» **Prompt**
Every line of the data below must be output exactly, with images left out.

(Text-based hardware design files)
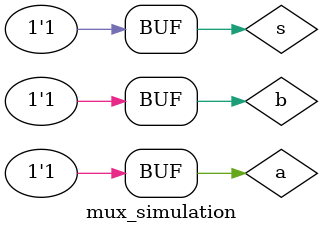
<source format=v>
`timescale 1ns / 1ps


module mux_simulation;
reg a;
reg b;
reg s;
wire y;
test_mux uut(.a(a),.b(b),.s(s),.y(y));
initial begin
a=1'b0;
b=1'b0;
s=1'b0;

#10;

s=0;
a=0;
b=1;

#10;

s=0;
a=1;
b=0;

#10;

s=0;
a=1;
b=1;

#10;

s=1;
a=0;
b=0;

#10;

s=1;
a=0;
b=1;

#10;

s=1;
a=1;
b=0;

#10;

s=1;
a=1;
b=1;

end
endmodule

</source>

» **Expected output**
<source format=v>
`timescale 1ns / 1ps


module mux_simulation;
reg a;
reg b;
reg s;
wire y;
test_mux uut(.a(a),.b(b),.s(s),.y(y));
initial begin
a=1'b0;
b=1'b0;
s=1'b0;

#10;

s=0;
a=0;
b=1;

#10;

s=0;
a=1;
b=0;

#10;

s=0;
a=1;
b=1;

#10;

s=1;
a=0;
b=0;

#10;

s=1;
a=0;
b=1;

#10;

s=1;
a=1;
b=0;

#10;

s=1;
a=1;
b=1;

end
endmodule

</source>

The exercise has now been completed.